The bond given by the defendant in the case now under consideration does not require that the defendant shall personally appear and abide the final judgment, etc., in his case, but declares merely that the principal and his surety acknowledge themselves generally and specially bound in the “penal sum of $50, and all future costs that may accrue in said case.” This clearly is no such bond as is required by the act of 1902, or by section 5192, or by sections 765 and 1077 of the Penal Code of 1895, relating to bonds to be given for certiorari in cases from county courts; and hence the certiorari was properly dismissed.

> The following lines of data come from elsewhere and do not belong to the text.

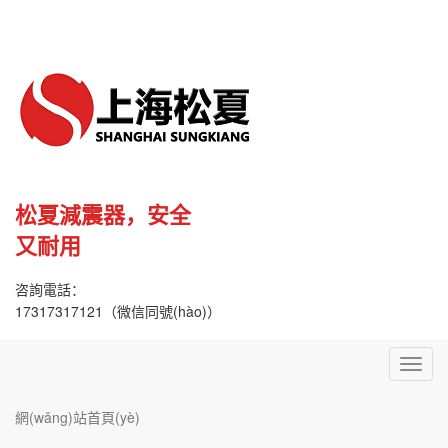
松夏減震器，安全
又耐用
咨詢電話：
17317317121（微信同號(hào)）
Toggl
navig
網(wǎng)站首頁(yè)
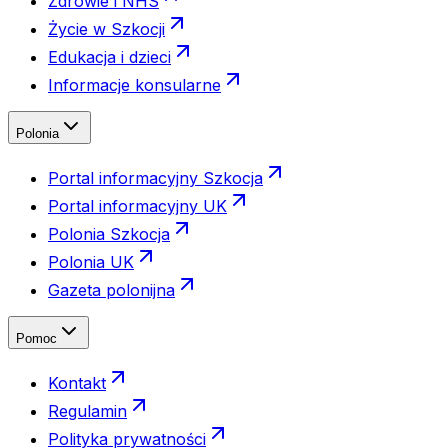
Zdrowie i NHS
Życie w Szkocji
Edukacja i dzieci
Informacje konsularne
Polonia
Portal informacyjny Szkocja
Portal informacyjny UK
Polonia Szkocja
Polonia UK
Gazeta polonijna
Pomoc
Kontakt
Regulamin
Polityka prywatności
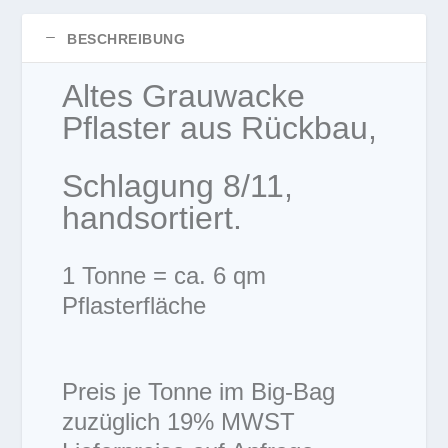
BESCHREIBUNG
Altes Grauwacke
Pflaster aus Rückbau,
Schlagung 8/11,
handsortiert.
1 Tonne = ca. 6 qm
Pflasterfläche
Preis je Tonne im Big-Bag
zuzüglich 19% MWST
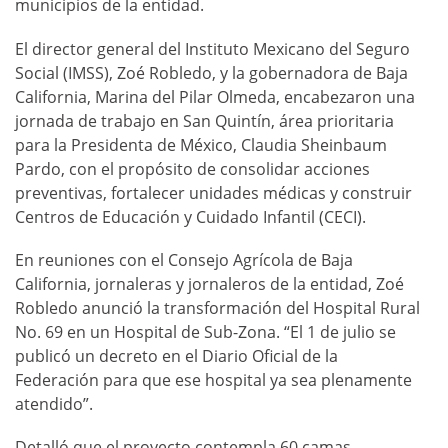
municipios de la entidad.
El director general del Instituto Mexicano del Seguro
Social (IMSS), Zoé Robledo, y la gobernadora de Baja
California, Marina del Pilar Olmeda, encabezaron una
jornada de trabajo en San Quintín, área prioritaria
para la Presidenta de México, Claudia Sheinbaum
Pardo, con el propósito de consolidar acciones
preventivas, fortalecer unidades médicas y construir
Centros de Educación y Cuidado Infantil (CECI).
En reuniones con el Consejo Agrícola de Baja
California, jornaleras y jornaleros de la entidad, Zoé
Robledo anunció la transformación del Hospital Rural
No. 69 en un Hospital de Sub-Zona. “El 1 de julio se
publicó un decreto en el Diario Oficial de la
Federación para que ese hospital ya sea plenamente
atendido”.
Detalló que el proyecto contempla 60 camas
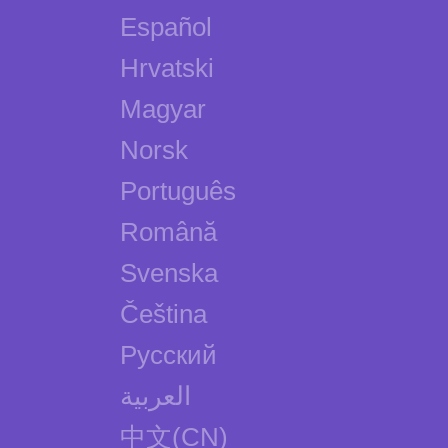
Español
Hrvatski
Magyar
Norsk
Português
Română
Svenska
Čeština
Русский
العربية
中文(CN)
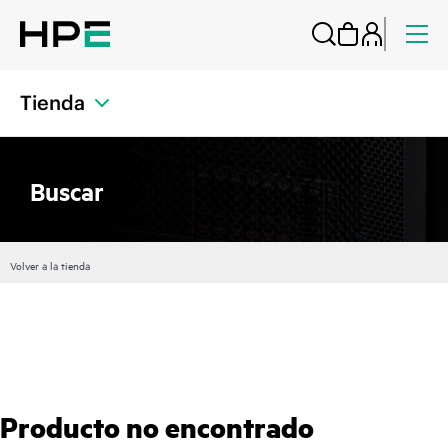
Tienda
Buscar
Volver a la tienda
Producto no encontrado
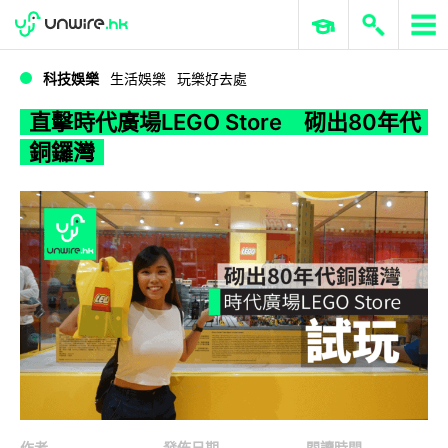
WWDC 2026
GenAI 與雲端科技專區
ERP 與商業 AI
直擊時代廣場LEGO Store 砌出80年代銅鑼灣
科技娛樂
生活娛樂
玩樂好去處
直擊時代廣場LEGO Store 砌出80年代
銅鑼灣
作者
發佈日期
閱讀時間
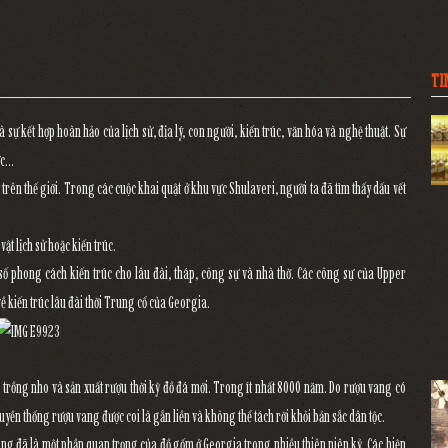
TI
sự kết hợp hoàn hảo của lịch sử, địa lý, con người, kiến trúc, văn hóa và nghệ thuật. Sự
ực…
rên thế giới. Trong các cuộc khai quật ở khu vực Shulaveri, người ta đã tìm thấy dấu vết
ật lịch sử hoặc kiến trúc.
số phong cách kiến trúc cho lâu đài, tháp, công sự và nhà thờ. Các công sự của Upper
 về kiến trúc lâu đài thời Trung cổ của Georgia.
trồng nho và sản xuất rượu thời kỳ đồ đá mới. Trong ít nhất 8000 năm. Do rượu vang có
ruyền thống rượu vang được coi là gắn liền và không thể tách rời khỏi bản sắc dân tộc.
ng đã là một phần quan trọng của đồ gốm ở Georgia trong nhiều thiên niên kỷ. Các hiện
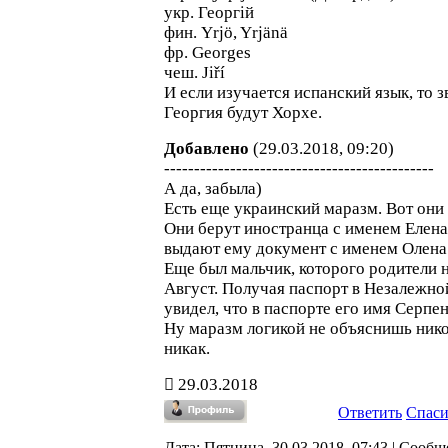
укр. Георгій
фин. Yrjö, Yrjänä
фр. Georges
чеш. Jiří
И если изучается испанский язык, то з
Георгия будут Хорхе.
Добавлено
(29.03.2018, 09:20)
---------------------------------------------
А да, забыла)
Есть еще украинский маразм. Вот они 
Они берут иностранца с именем Елена
выдают ему документ с именем Олена.
Еще был мальчик, которого родители 
Август. Получая паспорт в Незалежно
увидел, что в паспорте его имя Серпен
Ну маразм логикой не объяснишь ник
никак.
29.03.2018
Ответить
Спас
Дата: Пятница, 30.03.2018, 07:43 | Сообщ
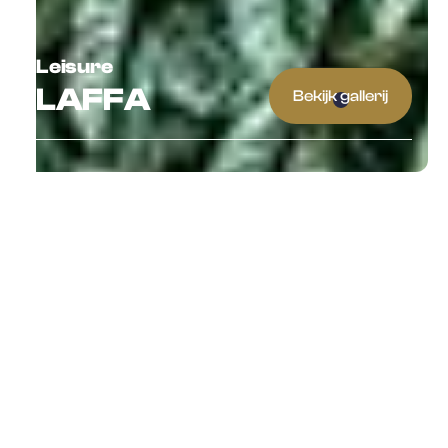
Leisure
LAFFA
Bekijk gallerij
{ Al geïnspireerd? }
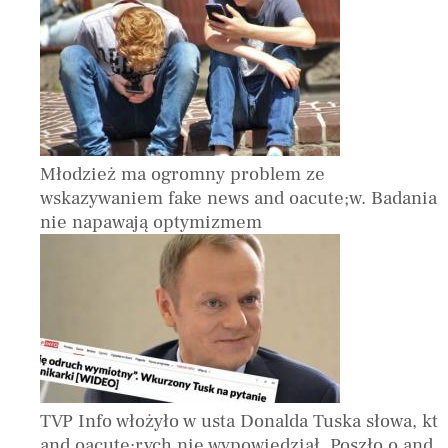
Młodzież ma ogromny problem ze
wskazywaniem fake news and oacute;w. Badania
nie napawają optymizmem
TVP Info włożyło w usta Donalda Tuska słowa, kt
and oacute;rych nie wypowiedział. Poszło o and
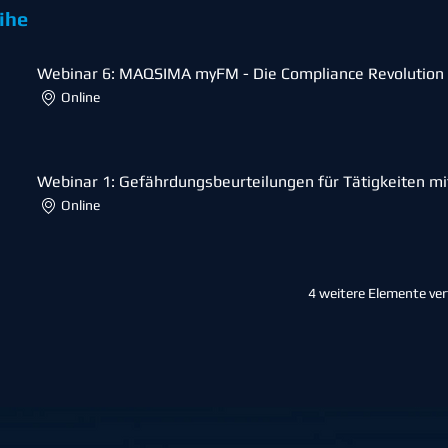
ihe
Webinar 6: MAQSIMA myFM - Die Compliance Revolution 
Online
Webinar 1: Gefährdungsbeurteilungen für Tätigkeiten mi
Online
4 weitere Elemente ve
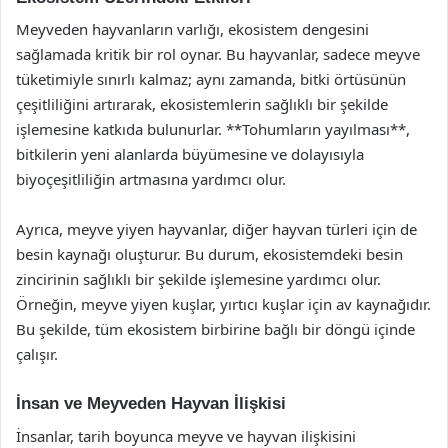
Meyveden hayvanların varlığı, ekosistem dengesini
sağlamada kritik bir rol oynar. Bu hayvanlar, sadece meyve
tüketimiyle sınırlı kalmaz; aynı zamanda, bitki örtüsünün
çeşitliliğini artırarak, ekosistemlerin sağlıklı bir şekilde
işlemesine katkıda bulunurlar. **Tohumların yayılması**,
bitkilerin yeni alanlarda büyümesine ve dolayısıyla
biyoçeşitliliğin artmasına yardımcı olur.
Ayrıca, meyve yiyen hayvanlar, diğer hayvan türleri için de
besin kaynağı oluşturur. Bu durum, ekosistemdeki besin
zincirinin sağlıklı bir şekilde işlemesine yardımcı olur.
Örneğin, meyve yiyen kuşlar, yırtıcı kuşlar için av kaynağıdır.
Bu şekilde, tüm ekosistem birbirine bağlı bir döngü içinde
çalışır.
İnsan ve Meyveden Hayvan İlişkisi
İnsanlar, tarih boyunca meyve ve hayvan ilişkisini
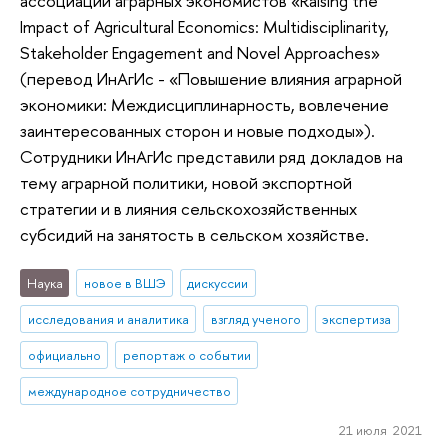
ассоциации аграрных экономистов «Raising the
Impact of Agricultural Economics: Multidisciplinarity,
Stakeholder Engagement and Novel Approaches»
(перевод ИнАгИс - «Повышение влияния аграрной
экономики: Междисциплинарность, вовлечение
заинтересованных сторон и новые подходы»).
Сотрудники ИнАгИс представили ряд докладов на
тему аграрной политики, новой экспортной
стратегии и в лияния сельскохозяйственных
субсидий на занятость в сельском хозяйстве.
Наука
новое в ВШЭ
дискуссии
исследования и аналитика
взгляд ученого
экспертиза
официально
репортаж о событии
международное сотрудничество
21 июля 2021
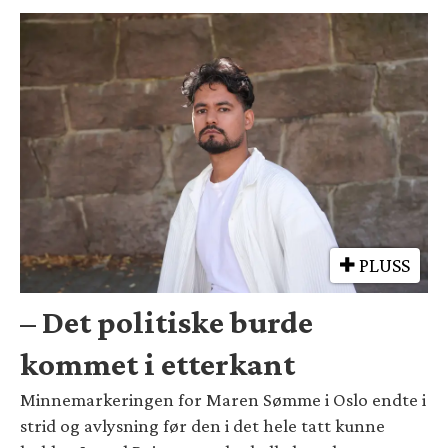
PLUSS
– Det politiske burde
kommet i etterkant
Minnemarkeringen for Maren Sømme i Oslo endte i
strid og avlysning før den i det hele tatt kunne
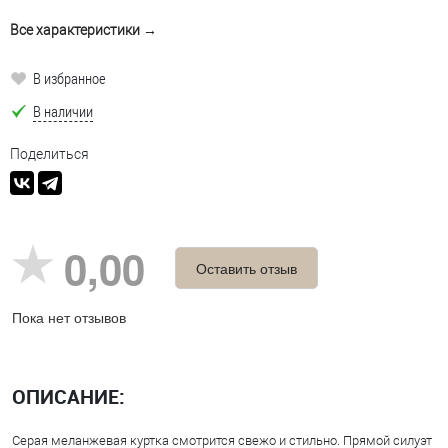
Все характеристики →
В избранное
В наличии
Поделиться
0,00
Оставить отзыв
Пока нет отзывов
ОПИСАНИЕ:
Серая меланжевая куртка смотрится свежо и стильно. Прямой силуэт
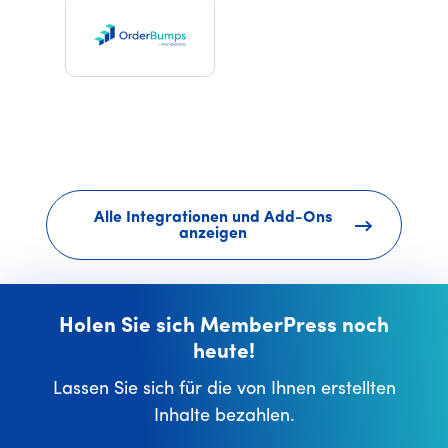
Alle Integrationen und Add-Ons
anzeigen
Holen Sie sich MemberPress noch
heute!
Lassen Sie sich für die von Ihnen erstellten
Inhalte bezahlen.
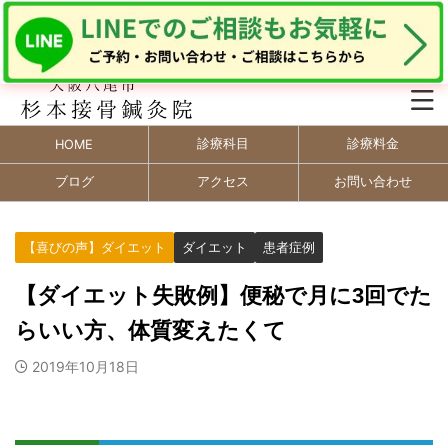
診療科目
診療料金
HOME
ブログ
アクセス
お問い合わせ
【喜びの声】ダイエット
ダイエット
患者症例
【ダイエット失敗例】便秘で月に3回でた
らいい方、体質変えたくて
2019年10月18日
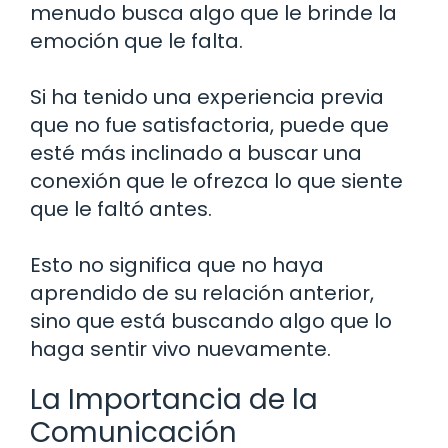
menudo busca algo que le brinde la
emoción que le falta.
Si ha tenido una experiencia previa
que no fue satisfactoria, puede que
esté más inclinado a buscar una
conexión que le ofrezca lo que siente
que le faltó antes.
Esto no significa que no haya
aprendido de su relación anterior,
sino que está buscando algo que lo
haga sentir vivo nuevamente.
La Importancia de la
Comunicación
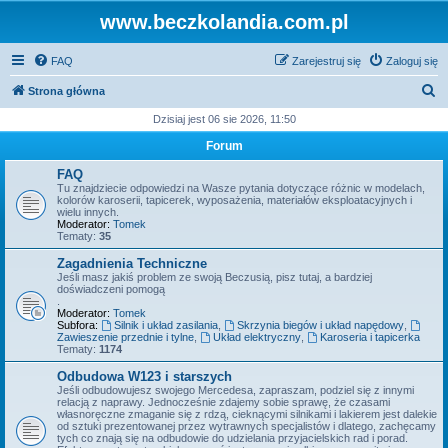
www.beczkolandia.com.pl
FAQ
Zarejestruj się
Zaloguj się
S
Strona główna
z
Dzisiaj jest 06 sie 2026, 11:50
u
Forum
k
FAQ
a
Tu znajdziecie odpowiedzi na Wasze pytania dotyczące różnic w modelach,
kolorów karoserii, tapicerek, wyposażenia, materiałów eksploatacyjnych i
j
wielu innych.
Moderator:
Tomek
Tematy:
35
Zagadnienia Techniczne
Jeśli masz jakiś problem ze swoją Beczusią, pisz tutaj, a bardziej
doświadczeni pomogą
.
Moderator:
Tomek
Subfora:
Silnik i układ zasilania
,
Skrzynia biegów i układ napędowy
,
Zawieszenie przednie i tylne
,
Układ elektryczny
,
Karoseria i tapicerka
Tematy:
1174
Odbudowa W123 i starszych
Jeśli odbudowujesz swojego Mercedesa, zapraszam, podziel się z innymi
relacją z naprawy. Jednocześnie zdajemy sobie sprawę, że czasami
własnoręczne zmaganie się z rdzą, cieknącymi silnikami i lakierem jest dalekie
od sztuki prezentowanej przez wytrawnych specjalistów i dlatego, zachęcamy
tych co znają się na odbudowie do udzielania przyjacielskich rad i porad.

The proceeding being fatally defective and being properly dis*278missed, it is immaterial upon what ground the judge of the superior court based his ruling. The result was correct, and was the only legal result that could have been reached in the premises; and if (because, perhaps, of -the pressure under which such matters often are necessarily considered and passed upon by the trial courts) the presiding judge neglected to make his order of dismissal include various valid reasons appearing upon the face of the proceedings, it would be futile to send the case back in order that it might be again dismissed for the specific reason rendering it subject to such dismissal. Judgment affirmed.